KENNESAW, Ga. — Manufacturing activity in the Southeast improved slightly on the strength of higher new orders, production and employment, staying ahead of the national index, according to the Purchasing Managers Index (PMI) report released by the Econometric Center at Kennesaw State University’s Michael J. Coles College of Business.

“Alabama, Florida, Mississippi and Louisiana experienced growth during April,” said Don Sabbarese, director of the Econometric Center and professor of economics at Kennesaw State. “Georgia and Tennessee experienced decreases in all underlying components which contributed to their lower PMIs, but manufacturing continues to grow in both states.”

The National PMI for April is 50.7, a decline of .6 points from the previous month, while the April Southeast PMI is 55.5 points, an increase of .3 points over March.

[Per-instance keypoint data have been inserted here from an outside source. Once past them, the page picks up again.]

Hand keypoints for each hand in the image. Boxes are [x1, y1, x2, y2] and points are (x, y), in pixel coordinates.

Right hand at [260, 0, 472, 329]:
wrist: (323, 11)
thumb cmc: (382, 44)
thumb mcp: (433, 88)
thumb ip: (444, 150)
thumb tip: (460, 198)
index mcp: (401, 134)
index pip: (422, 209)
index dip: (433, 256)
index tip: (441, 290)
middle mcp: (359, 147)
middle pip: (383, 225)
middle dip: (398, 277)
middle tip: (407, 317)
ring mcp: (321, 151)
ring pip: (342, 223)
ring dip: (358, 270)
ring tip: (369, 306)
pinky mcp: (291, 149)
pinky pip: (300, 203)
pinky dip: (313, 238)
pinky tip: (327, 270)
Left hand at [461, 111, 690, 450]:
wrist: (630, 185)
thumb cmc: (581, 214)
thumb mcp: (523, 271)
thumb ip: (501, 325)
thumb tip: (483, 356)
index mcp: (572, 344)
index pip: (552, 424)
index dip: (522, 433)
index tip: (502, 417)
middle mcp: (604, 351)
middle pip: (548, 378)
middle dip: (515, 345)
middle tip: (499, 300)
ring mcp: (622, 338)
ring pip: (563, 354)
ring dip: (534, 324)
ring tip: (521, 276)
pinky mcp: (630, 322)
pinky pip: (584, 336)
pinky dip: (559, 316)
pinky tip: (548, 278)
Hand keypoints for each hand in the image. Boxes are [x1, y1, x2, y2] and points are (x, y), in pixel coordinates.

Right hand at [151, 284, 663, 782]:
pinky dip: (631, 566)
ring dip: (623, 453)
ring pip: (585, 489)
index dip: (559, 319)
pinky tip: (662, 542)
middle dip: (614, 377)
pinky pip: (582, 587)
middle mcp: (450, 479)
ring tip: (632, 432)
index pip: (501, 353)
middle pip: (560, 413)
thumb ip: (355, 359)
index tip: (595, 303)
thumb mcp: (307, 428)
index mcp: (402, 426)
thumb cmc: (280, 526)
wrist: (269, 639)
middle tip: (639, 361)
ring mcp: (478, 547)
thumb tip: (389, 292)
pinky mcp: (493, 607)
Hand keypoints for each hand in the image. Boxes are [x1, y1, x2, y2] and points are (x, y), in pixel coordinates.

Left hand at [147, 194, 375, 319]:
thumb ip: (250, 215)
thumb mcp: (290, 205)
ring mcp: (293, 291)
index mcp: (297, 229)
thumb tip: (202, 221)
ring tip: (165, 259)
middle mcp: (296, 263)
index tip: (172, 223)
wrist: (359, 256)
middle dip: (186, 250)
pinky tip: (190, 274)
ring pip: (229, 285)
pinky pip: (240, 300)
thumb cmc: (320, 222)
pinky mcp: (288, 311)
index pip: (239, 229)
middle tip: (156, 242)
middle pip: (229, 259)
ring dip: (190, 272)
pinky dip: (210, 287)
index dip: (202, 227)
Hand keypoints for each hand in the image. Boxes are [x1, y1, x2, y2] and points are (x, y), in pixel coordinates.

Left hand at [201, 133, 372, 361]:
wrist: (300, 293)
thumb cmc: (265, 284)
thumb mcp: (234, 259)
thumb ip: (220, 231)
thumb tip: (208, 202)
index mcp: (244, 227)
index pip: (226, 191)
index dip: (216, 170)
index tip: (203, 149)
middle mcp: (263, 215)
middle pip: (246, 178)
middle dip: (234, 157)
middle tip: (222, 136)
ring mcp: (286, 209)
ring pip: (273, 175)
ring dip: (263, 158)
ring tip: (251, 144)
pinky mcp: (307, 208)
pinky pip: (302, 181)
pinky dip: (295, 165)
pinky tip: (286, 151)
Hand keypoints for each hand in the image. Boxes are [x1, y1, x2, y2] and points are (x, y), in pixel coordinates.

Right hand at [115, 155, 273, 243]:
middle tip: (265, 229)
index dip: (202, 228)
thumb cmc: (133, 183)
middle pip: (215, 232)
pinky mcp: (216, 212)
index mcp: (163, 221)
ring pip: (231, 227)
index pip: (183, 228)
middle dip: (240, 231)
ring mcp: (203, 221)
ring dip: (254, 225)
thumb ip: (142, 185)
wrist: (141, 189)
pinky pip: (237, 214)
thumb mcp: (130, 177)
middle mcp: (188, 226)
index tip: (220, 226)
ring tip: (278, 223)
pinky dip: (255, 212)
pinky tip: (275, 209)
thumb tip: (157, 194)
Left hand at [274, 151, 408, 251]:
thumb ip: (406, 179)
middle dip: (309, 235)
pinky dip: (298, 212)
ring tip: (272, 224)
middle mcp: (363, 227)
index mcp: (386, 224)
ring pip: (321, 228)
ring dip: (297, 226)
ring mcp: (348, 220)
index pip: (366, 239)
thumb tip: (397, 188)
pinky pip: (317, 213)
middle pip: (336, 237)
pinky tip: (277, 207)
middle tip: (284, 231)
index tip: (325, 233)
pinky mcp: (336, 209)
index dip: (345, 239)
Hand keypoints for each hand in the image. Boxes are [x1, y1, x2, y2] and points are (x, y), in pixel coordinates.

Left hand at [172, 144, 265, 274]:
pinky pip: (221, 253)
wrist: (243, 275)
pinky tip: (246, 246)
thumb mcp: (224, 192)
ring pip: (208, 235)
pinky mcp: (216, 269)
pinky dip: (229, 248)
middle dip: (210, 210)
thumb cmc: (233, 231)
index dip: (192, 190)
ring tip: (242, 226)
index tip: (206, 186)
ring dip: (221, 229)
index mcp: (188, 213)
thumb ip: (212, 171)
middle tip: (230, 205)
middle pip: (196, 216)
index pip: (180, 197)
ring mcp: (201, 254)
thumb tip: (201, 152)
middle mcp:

A PMI reading above 50 indicates that manufacturing activity is expanding; a reading below 50 indicates it is contracting.

“Even though Mississippi experienced growth in April, it is the only state with a PMI reading below 50, at 43.2,” Sabbarese said.

Highlights of the April Southeast PMI include:

  • · New orders increased 0.4 of a point to 57.8, based on increases in Alabama, Florida and Louisiana.
  • · Production increased 5.7 points to 61.2, based on increases in Alabama, Florida, Louisiana and Mississippi.
  • · Employment increased 4.1 points to 57.8, based on increases in Alabama, Florida and Louisiana.
  • · Supplier delivery time decreased 5.6 points to 50, based on decreases in Georgia, Louisiana Mississippi and Tennessee.
  • · Finished inventory decreased 2.8 points to 50.9, based on declines in Florida, Georgia and Tennessee.
  • · Commodity prices decreased 5.6 points to 50, based on price decreases in Georgia, Louisiana and Mississippi. Commodity prices increased in Florida and Tennessee.

The Southeast PMI provides a snapshot of manufacturing activity within the Southeastern United States. The reading is a composite of five variables — new orders, production, employment, supply delivery time and finished inventory. A sixth variable, commodity prices, is compiled by the Econometric Center but does not go into the PMI calculation.